Task prompt:
Transcribe exactly, and only, the lines from the one containing "assign out_assign = (sel_b1" through the last line of the data.

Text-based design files
• • • • •
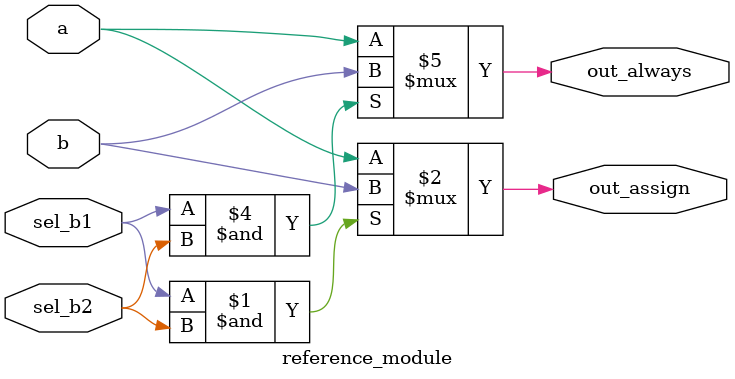
<source format=sv>
module reference_module (
	input a,
	input b,
	input sel_b1,
	input sel_b2,
	output out_assign,
	output reg out_always
);

	assign out_assign = (sel_b1 & sel_b2) ? b : a;
	always @(*) out_always = (sel_b1 & sel_b2) ? b : a;
	
endmodule

</source>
• • • • •
Written solution:
	assign out_assign = (sel_b1 & sel_b2) ? b : a;
	always @(*) out_always = (sel_b1 & sel_b2) ? b : a;
	
endmodule

</source>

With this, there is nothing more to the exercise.